A Box of Scraps: DeepSeek’s Release Foreshadows Major Changes for B2B SaaS

Frank Albanese and Ben Schwartz

Original version published on February 2, 2025.

In a seminal scene in Iron Man, the antagonist grows frustrated at the inability of his engineering team to replicate Tony Stark’s miniature arc reactor. He berates his head engineer, “Tony Stark was able to build this in a cave! With a box of scraps!”

Chinese startup DeepSeek pulled a Tony Stark-like engineering marvel with the release of its newest AI model, leaving U.S. AI companies and investors dumbfounded, just like the engineers in Iron Man. DeepSeek’s model was built faster than its Western counterparts, on less-advanced microchips, using 10% of the computing power — at a fraction of the cost. It’s a sobering moment for the U.S. tech sector. Even Marc Andreessen, general partner of Andreessen Horowitz, one of the biggest U.S. firms investing in AI, labeled the breakthrough a “Sputnik moment,” analogous to the event that spurred the space race.

And, as in 1957, the news has already had a major impact on public confidence in the future of American technology. Following DeepSeek’s announcement, major AI-heavy stocks plummeted. AI chip-maker Nvidia lost $593 billion in market value — the largest single-day loss for one company in Wall Street history. Microsoft, Google, and Broadcom also saw significant declines, with semiconductor indexes like SOX dropping 9.2%.

The current AI-driven boom bears striking similarities to past speculative bubbles. The dot-com era saw vast sums invested in internet startups that struggled to deliver sustainable returns. More recently, the cryptocurrency craze captivated investors, only to falter as the technology failed to justify its valuations.

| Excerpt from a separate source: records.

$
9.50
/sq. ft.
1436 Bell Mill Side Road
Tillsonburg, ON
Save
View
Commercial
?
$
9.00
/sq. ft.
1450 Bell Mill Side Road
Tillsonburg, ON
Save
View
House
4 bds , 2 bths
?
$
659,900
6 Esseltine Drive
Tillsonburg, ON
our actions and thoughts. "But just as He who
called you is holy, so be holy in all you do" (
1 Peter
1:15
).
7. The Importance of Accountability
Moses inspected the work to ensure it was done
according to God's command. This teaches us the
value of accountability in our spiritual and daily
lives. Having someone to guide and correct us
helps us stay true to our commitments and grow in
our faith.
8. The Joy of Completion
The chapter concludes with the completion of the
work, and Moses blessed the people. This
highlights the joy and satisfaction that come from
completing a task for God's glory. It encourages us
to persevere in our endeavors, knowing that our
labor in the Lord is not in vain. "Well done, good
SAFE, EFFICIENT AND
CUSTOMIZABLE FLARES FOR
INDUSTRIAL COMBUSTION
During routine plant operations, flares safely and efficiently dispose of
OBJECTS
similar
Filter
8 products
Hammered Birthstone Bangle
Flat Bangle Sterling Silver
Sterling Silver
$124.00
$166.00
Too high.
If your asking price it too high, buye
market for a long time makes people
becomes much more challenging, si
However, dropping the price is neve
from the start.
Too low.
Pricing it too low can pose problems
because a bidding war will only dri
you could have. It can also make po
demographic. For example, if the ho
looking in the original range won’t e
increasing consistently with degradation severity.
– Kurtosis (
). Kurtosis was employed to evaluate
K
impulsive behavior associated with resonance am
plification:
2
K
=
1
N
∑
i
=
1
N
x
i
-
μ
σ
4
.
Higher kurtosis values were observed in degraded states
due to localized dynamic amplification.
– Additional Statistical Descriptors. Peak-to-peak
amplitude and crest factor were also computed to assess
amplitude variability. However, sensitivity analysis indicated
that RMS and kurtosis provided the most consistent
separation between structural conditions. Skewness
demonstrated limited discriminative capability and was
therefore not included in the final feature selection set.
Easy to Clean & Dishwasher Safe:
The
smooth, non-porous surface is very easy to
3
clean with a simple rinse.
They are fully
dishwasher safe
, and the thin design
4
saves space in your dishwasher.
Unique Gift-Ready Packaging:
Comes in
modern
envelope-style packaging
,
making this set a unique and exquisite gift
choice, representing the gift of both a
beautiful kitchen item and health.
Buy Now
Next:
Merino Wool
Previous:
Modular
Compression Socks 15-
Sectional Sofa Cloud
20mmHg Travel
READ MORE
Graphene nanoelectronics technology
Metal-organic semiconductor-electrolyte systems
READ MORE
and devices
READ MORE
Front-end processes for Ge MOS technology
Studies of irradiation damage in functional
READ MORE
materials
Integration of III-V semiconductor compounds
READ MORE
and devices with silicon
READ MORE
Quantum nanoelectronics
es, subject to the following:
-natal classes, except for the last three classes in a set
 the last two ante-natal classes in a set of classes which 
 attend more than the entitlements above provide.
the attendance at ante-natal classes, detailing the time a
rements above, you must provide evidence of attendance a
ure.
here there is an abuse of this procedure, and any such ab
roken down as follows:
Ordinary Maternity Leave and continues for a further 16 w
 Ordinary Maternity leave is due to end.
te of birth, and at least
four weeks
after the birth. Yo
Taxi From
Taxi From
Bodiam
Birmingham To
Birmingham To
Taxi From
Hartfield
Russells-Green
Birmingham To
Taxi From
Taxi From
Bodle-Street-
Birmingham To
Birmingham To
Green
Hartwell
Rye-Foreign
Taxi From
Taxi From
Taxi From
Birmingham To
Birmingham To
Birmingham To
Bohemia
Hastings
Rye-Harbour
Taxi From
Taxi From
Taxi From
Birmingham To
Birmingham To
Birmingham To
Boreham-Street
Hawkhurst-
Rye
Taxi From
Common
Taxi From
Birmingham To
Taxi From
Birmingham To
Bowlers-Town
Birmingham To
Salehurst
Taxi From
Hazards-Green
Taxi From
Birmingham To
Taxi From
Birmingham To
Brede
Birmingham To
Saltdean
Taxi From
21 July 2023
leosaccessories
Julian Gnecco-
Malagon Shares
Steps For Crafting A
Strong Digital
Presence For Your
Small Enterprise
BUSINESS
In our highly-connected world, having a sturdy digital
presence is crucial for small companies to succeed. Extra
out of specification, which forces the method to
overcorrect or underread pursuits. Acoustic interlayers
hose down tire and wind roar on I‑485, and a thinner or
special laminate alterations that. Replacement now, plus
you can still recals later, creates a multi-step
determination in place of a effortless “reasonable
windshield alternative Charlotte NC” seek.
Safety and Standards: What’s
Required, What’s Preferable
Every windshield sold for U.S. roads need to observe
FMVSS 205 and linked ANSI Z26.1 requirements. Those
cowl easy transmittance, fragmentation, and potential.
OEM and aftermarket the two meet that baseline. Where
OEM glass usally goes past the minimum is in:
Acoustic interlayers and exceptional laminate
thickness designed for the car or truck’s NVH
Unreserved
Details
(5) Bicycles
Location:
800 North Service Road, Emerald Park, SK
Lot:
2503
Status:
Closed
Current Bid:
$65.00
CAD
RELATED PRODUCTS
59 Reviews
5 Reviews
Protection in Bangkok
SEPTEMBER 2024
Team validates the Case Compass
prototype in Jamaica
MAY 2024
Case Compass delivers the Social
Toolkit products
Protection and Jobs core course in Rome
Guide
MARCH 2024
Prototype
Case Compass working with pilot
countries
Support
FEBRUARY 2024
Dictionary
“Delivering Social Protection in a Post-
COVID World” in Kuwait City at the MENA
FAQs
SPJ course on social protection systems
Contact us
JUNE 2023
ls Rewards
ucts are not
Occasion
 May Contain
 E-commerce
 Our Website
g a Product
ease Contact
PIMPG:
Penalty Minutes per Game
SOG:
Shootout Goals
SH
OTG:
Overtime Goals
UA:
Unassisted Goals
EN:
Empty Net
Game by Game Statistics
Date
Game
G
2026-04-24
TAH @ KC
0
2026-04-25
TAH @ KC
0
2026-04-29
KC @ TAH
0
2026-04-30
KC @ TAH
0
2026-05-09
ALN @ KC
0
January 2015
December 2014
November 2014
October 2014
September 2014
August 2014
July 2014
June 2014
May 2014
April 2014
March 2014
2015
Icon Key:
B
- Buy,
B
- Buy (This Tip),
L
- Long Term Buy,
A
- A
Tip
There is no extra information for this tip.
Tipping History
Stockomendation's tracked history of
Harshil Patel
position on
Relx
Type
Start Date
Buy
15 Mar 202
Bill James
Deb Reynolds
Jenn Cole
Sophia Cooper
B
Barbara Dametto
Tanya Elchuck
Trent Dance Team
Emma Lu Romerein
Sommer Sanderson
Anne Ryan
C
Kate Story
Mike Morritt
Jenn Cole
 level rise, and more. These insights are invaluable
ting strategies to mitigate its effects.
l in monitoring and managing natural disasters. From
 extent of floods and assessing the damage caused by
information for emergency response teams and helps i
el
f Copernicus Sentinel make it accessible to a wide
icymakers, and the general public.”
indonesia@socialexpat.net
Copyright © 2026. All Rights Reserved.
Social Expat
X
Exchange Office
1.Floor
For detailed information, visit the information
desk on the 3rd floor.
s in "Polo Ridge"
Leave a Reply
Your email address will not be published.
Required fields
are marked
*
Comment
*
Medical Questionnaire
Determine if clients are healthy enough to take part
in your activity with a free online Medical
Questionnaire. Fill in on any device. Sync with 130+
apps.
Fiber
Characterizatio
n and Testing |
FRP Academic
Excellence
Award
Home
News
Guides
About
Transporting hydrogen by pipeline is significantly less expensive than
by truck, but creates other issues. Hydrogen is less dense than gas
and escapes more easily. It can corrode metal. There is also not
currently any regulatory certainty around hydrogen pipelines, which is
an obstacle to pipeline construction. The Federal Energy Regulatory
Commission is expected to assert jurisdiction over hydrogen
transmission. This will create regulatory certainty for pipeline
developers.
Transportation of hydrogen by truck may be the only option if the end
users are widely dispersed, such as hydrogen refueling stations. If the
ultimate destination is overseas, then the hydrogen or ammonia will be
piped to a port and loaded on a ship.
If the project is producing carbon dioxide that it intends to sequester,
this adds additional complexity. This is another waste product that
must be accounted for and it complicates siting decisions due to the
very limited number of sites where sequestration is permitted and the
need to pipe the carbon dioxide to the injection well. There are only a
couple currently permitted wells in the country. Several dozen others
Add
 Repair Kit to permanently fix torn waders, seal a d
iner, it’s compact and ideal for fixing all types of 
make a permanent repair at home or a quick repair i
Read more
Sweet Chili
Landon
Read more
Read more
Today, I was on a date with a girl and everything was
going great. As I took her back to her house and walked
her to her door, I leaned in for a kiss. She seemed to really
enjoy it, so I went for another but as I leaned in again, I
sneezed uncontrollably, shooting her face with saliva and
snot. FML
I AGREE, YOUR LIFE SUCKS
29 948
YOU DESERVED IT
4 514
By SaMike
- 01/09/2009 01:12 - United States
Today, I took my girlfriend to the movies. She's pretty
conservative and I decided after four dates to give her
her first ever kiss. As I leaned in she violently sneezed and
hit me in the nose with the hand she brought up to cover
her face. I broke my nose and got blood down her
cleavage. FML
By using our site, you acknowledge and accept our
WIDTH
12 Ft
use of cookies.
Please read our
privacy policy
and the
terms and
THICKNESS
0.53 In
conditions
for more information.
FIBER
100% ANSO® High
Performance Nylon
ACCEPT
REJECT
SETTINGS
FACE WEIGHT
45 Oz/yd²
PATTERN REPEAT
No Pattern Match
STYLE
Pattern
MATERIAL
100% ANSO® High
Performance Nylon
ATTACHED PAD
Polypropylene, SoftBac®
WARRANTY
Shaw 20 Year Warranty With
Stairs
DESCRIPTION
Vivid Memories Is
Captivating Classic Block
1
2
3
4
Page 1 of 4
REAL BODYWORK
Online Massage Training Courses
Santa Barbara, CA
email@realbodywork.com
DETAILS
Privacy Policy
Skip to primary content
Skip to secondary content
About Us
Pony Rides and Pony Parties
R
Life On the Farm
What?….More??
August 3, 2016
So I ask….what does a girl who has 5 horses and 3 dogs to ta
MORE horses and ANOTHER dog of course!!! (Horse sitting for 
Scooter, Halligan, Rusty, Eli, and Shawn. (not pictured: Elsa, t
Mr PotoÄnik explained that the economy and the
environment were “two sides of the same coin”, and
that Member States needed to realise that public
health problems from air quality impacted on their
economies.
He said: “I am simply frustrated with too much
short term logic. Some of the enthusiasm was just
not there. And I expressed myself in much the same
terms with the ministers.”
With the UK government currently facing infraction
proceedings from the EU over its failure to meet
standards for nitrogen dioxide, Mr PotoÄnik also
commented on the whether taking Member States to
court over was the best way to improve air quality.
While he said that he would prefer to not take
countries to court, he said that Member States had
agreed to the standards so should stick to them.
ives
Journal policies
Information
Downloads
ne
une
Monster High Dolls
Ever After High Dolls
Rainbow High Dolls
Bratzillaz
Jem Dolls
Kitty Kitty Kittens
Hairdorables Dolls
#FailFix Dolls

Investors have poured billions into Sam Altman’s OpenAI, just to find more advanced technology is now open source for all to use, courtesy of DeepSeek. This breakthrough serves as a dramatic warning: watershed advancements in AI can manifest and change the status quo of the entire industry overnight.

These stock market shocks reflect a deeper anxiety among investors: are the returns from AI truly capable of justifying the enormous capital inflows? As the hype cycle around AI reaches an inflection point, the industry is at a crossroads. Overfunded AI companies now face a stark choice: innovate rapidly to meet sky-high expectations or collapse under the weight of their valuations.

Another related sector of business that has been heavily invested in may also be transformed: B2B SaaS.

Venture capitalists have invested heavily in B2B SaaS over the last fifteen years. The model is irresistible: sell software as a subscription service to enterprises with deep pockets, scale the product globally, and enjoy recurring revenue streams. While coding is a human endeavor, building software requires significant time, money, and expertise, making it worth outsourcing. In 2023, forty-seven percent of U.S. venture capital investments flowed into SaaS, with 88% of that focused on B2B solutions. In 2024, SaaS spending averaged $8,700 per employee annually.

But DeepSeek’s breakthrough has demonstrated that the technological barriers to creating sophisticated AI tools are shrinking — fast. Within five to ten years, AI tools may be able to generate enterprise-class platforms by themselves.

The B2B SaaS industry is based on the premise that it is cheaper, faster, and better to outsource a business’s software needs to a company specifically dedicated to creating the platforms that allow a business to run — CRMs, HR, billing, etc.

Once companies have AI with the capability to mimic existing B2B platform functionalities at scale, an “insourcing” model will be very appealing: having their own AI develop software will not only be cheaper than outsourcing it to SaaS companies, but will also allow businesses to customize functionality to fit their particular use cases, posing an existential threat to the SaaS business model as we know it.

SaaS companies are going to have to evolve. As their technology becomes easier to replicate, they will need to emphasize other sources of added value, including superior service, network effects, and proprietary data. Pricing will also need to adapt to a world in which outsourced software complements in-house enterprise software, rather than dominating the market.

For B2B SaaS investors, however, the implications of DeepSeek’s announcement could be even greater. DeepSeek’s breakthrough demonstrates that the rapid advancement of this type of technology can occur even without major investment. As these advances begin to squeeze B2B SaaS profit margins, investors may double down on their bets, expecting even more innovation from entrepreneurs to make up the now clearly inflated value proposition.

Or perhaps they will take DeepSeek’s release as a signal to start to look elsewhere for ROI. Investors may consider diversifying — finding an industry vertical that is ripe for disruption or supporting new business models — perhaps even returning to B2C, which has suffered a dip in investment in recent years.

When everyone can build advanced software out of a box of scraps, it’s not just AI giants that will have a rude awakening. Tectonic changes could be taking place in entire industries and customer segments that will change how investors allocate capital for years to come.